┌──

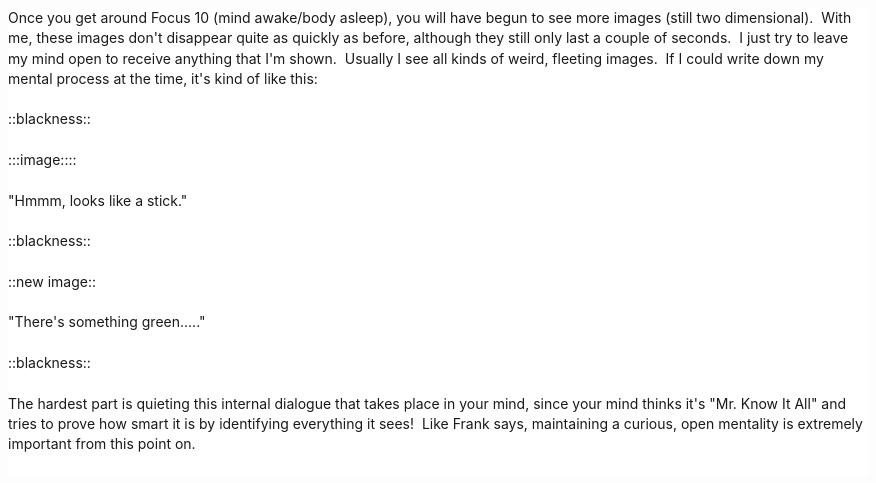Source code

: Once you get around Focus 10 (mind awake/body asleep), you will have begun to see more images (still two dimensional).  With me, these images don't disappear quite as quickly as before, although they still only last a couple of seconds.  I just try to leave my mind open to receive anything that I'm shown.  Usually I see all kinds of weird, fleeting images.  If I could write down my mental process at the time, it's kind of like this:
<br>
<br>
::blackness::
<br>
<br>
:::image::::
<br>
<br>
"Hmmm, looks like a stick."
<br>
<br>
::blackness::
<br>
<br>
::new image::
<br>
<br>
"There's something green....."
<br>
<br>
::blackness::
<br>
<br>
The hardest part is quieting this internal dialogue that takes place in your mind, since your mind thinks it's "Mr. Know It All" and tries to prove how smart it is by identifying everything it sees!  Like Frank says, maintaining a curious, open mentality is extremely important from this point on.
<br>
<br>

└──

Activity>
Can you rewrite the records above with each "blackness" replaced by "darkness", leaving everything else unchanged and omitting the pictures?

Response to this task>
Source code

: Once you get around Focus 10 (mind awake/body asleep), you will have begun to see more images (still two dimensional).  With me, these images don't disappear quite as quickly as before, although they still only last a couple of seconds.  I just try to leave my mind open to receive anything that I'm shown.  Usually I see all kinds of weird, fleeting images.  If I could write down my mental process at the time, it's kind of like this:
<br>
<br>
::darkness::
<br>
<br>
:::image::::
<br>
<br>
"Hmmm, looks like a stick."
<br>
<br>
::darkness::
<br>
<br>
::new image::
<br>
<br>
"There's something green....."
<br>
<br>
::darkness::
<br>
<br>
The hardest part is quieting this internal dialogue that takes place in your mind, since your mind thinks it's "Mr. Know It All" and tries to prove how smart it is by identifying everything it sees!  Like Frank says, maintaining a curious, open mentality is extremely important from this point on.
<br>
<br>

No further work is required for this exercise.